Speaker
Description
Towards a persistent-mode 1.3 GHz (30.5 T) LTS/HTS NMR magnet, quench protection of a layer-wound HTS inner coil is of great importance. The intra-layer no-insulation (LNI) method we recently proposed can be effective in protecting such a layer-wound HTS coil. In fact, we demonstrated an LNI-REBCO coil was protected from a self-quench at a center field of >30 T under a background field. However, its behavior under an LTS outer coil’s quench, a major quench scenario of the 1.3 GHz-NMR magnet, has been unclear. As a model experiment, we conducted a quench test on LTS/HTS small coils comprising a 90 mm-diameter NbTi outer coil and an 18 mm-diameter 24-layer LNI-REBCO inner coil.
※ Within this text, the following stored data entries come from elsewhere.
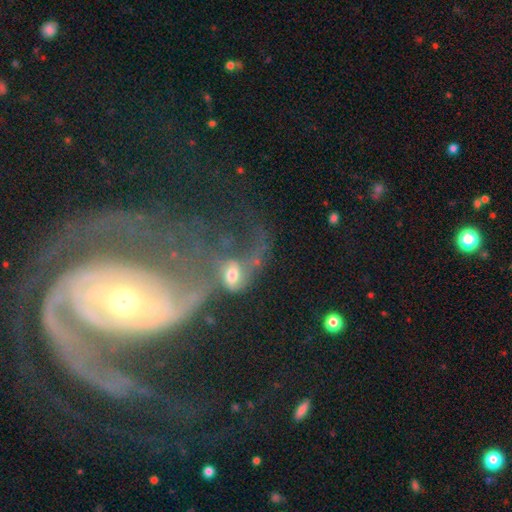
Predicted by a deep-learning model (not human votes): Overall: featured or disk (64%). Edge-on disk: no (93%). Bar: no (59%; weak 27%). Spiral arms: yes (69%; no 31%). Bulge size: moderate (47%; small 35%). Merging: merger (41%; major disturbance 30%).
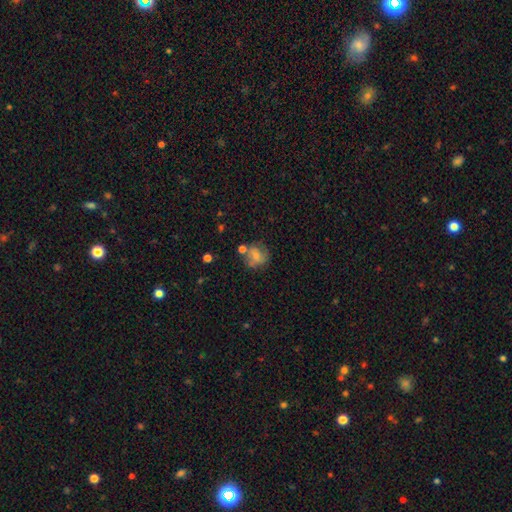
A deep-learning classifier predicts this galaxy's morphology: Smooth or featured: smooth — 60% (featured or disk — 29%)
How rounded: round — 76% (in between — 23%)
Merging: none — 54% (minor disturbance — 22%)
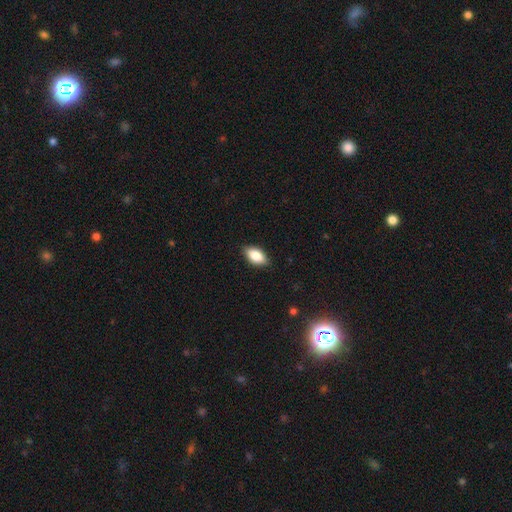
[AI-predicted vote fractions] A smooth galaxy with no disk features (82%) that is in between round and cigar-shaped (91%).

Vote fractions:
- Smooth or featured? smooth: 82% / featured or disk: 11% / star or artifact: 7%
- How rounded? in between: 91% / cigar-shaped: 5% / round: 4%
- Merging? none: 86% / minor disturbance: 11% / major disturbance: 2% / merger: 1%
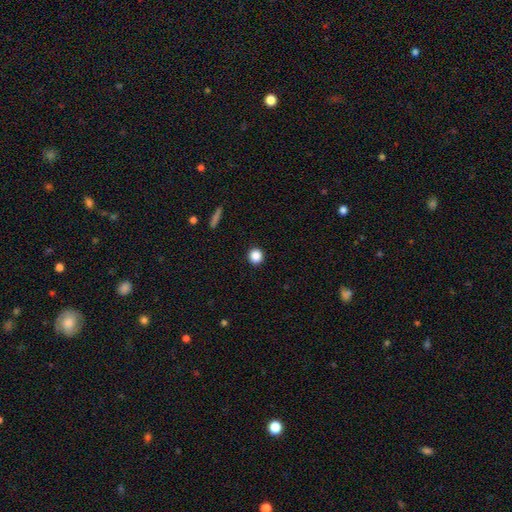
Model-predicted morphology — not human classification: Q: Smooth or featured?
A: smooth (87%); runner-up: star or artifact (10%)
Q: How rounded?
A: round (94%); runner-up: in between (5%)
Q: Merging?
A: none (93%); runner-up: minor disturbance (5%)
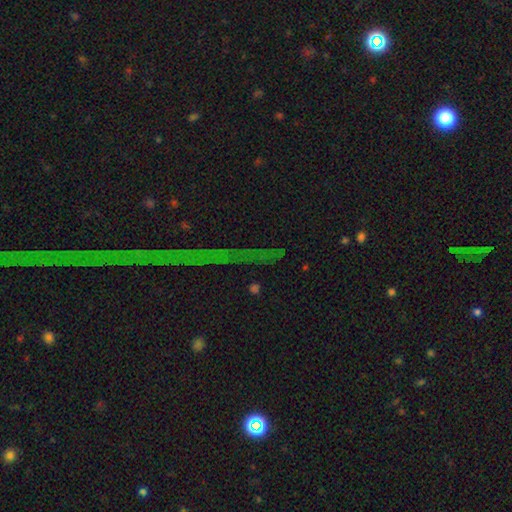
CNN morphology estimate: smooth_or_featured: star or artifact (p=0.76) [alt: featured or disk p=0.12]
We charged the LNI-REBCO coil to 368 A in liquid helium under a 5.5 T background field of the NbTi coil. In this state, we quenched the NbTi coil at t = 0 s. The REBCO coil voltage (Vre) started to decrease, while the measured center field (B0) remained constant for t < 0.15 s. At t = 0.15 s, Vre increased and B0 started to decrease, resulting in full discharge of both coils in 1 s. The peak of the REBCO coil current was estimated to be 848 A. These data show that the NbTi coil’s quench induced large currents in the REBCO coil and it suffered a quench due to an overcurrent. After the test, we charged the REBCO coil in a self-field in liquid helium and observed that the voltage-current curve agreed with that before the quench, i.e., the LNI-REBCO coil was self-protected from the NbTi coil’s quench.
We will conduct a numerical simulation on the detailed behavior of the LNI-REBCO coil and further experiments on a larger LNI-REBCO coil.
This work was supported by the JST Mirai-Program Grant Number JPMJMI17A2 and SPRP in RIKEN.